Anacis

Scientific classification
- Kingdom: Plantae
- Clade: Embryophytes
- Clade: Tracheophytes
- Clade: Spermatophytes
- Clade: Angiosperms
- Clade: Eudicots
- Clade: Asterids
- Order: Asterales
- Family: Asteraceae
- Subfamily: Asteroideae
- Tribe: Coreopsideae
- Genus: Anacis Schrank
- Species: 6; see text
- Synonyms: Chrysostemma Less.; Gyrophyllum (Nutt.) Mesfin & D.J.Crawford;

= Anacis =

Genus of flowering plants

Anacis is a genus of flowering plants in the family Asteraceae. It includes six species native to eastern North America, that consisted the entirety of Coreopsis sect. Gyrophyllum until the 2023, when the genus Gyrophyllum was established for six species distributed largely in the southeastern United States. However, this name was a preexisting synonym of a moss genus, so Anacis was used.

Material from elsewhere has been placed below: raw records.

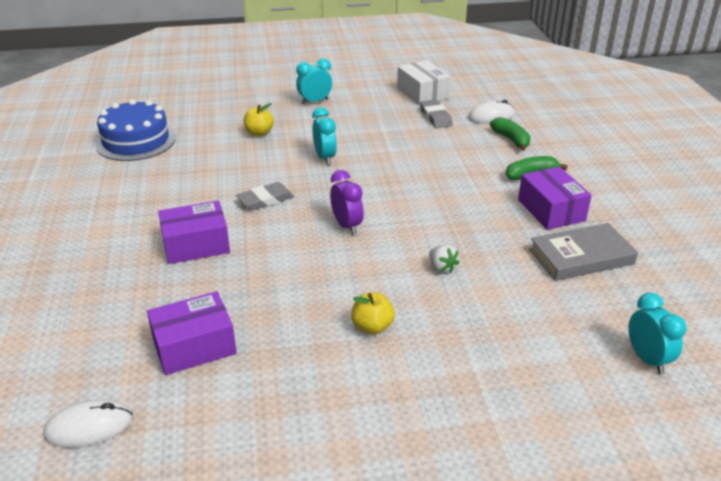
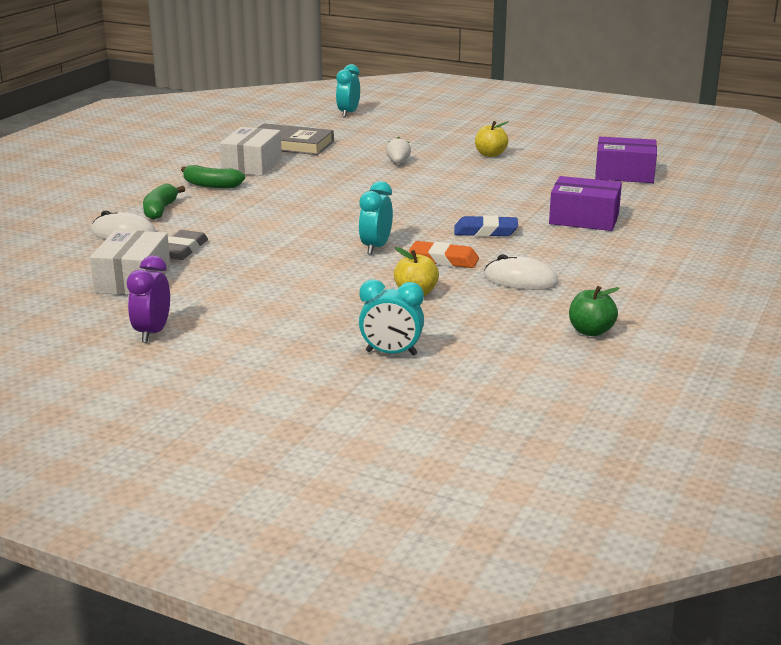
camera: 145 degrees left, 10 degrees down
(89, 427) = (712, 164): white mouse -> white mouse (520, 280)
(136, 141) = (591, 331): blue cake -> green apple
(265, 200) = (485, 231): grey eraser -> blue eraser
(269, 163) = (444, 260): none -> orange eraser
(315, 101) = (286, 312): turquoise clock -> turquoise clock (391, 353)
(347, 226) = (434, 198): purple clock -> purple clock (152, 333)
(551, 210) = (252, 165): purple box -> white box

Plants of the World Online accepts the genus Anacis, which other authorities, including the Global Compositae Database, treat as a synonym of Coreopsis As of 2025. Like other current and former species of Coreopsis, plants in the genus carry the common name of tickseed. Several Anacis species are commercially available for use in cultivation as ornamental plants.

==Species==
Six species are accepted.
- Anacis delphiniifolia (Lam.) Z.H.Feng, Z.J.Huang & Su Liu (formerly Coreopsis delphiniifolia Lam.)
- Anacis major (Walter) Z.H.Feng, Z.J.Huang & Su Liu (formerly Coreopsis major Walter)
- Anacis palmata (Nutt.) Z.H.Feng, Z.J.Huang & Su Liu (formerly Coreopsis palmata Nutt.)
- Anacis pulchra (F.E.Boynton) Z.H.Feng, Z.J.Huang & Su Liu (formerly Coreopsis pulchra F.E.Boynton)
- Anacis tripteris (L.) Schrank (formerly Coreopsis tripteris L.)
- Anacis verticillata (L.) Z.H.Feng, Z.J.Huang & Su Liu (formerly Coreopsis verticillata L.)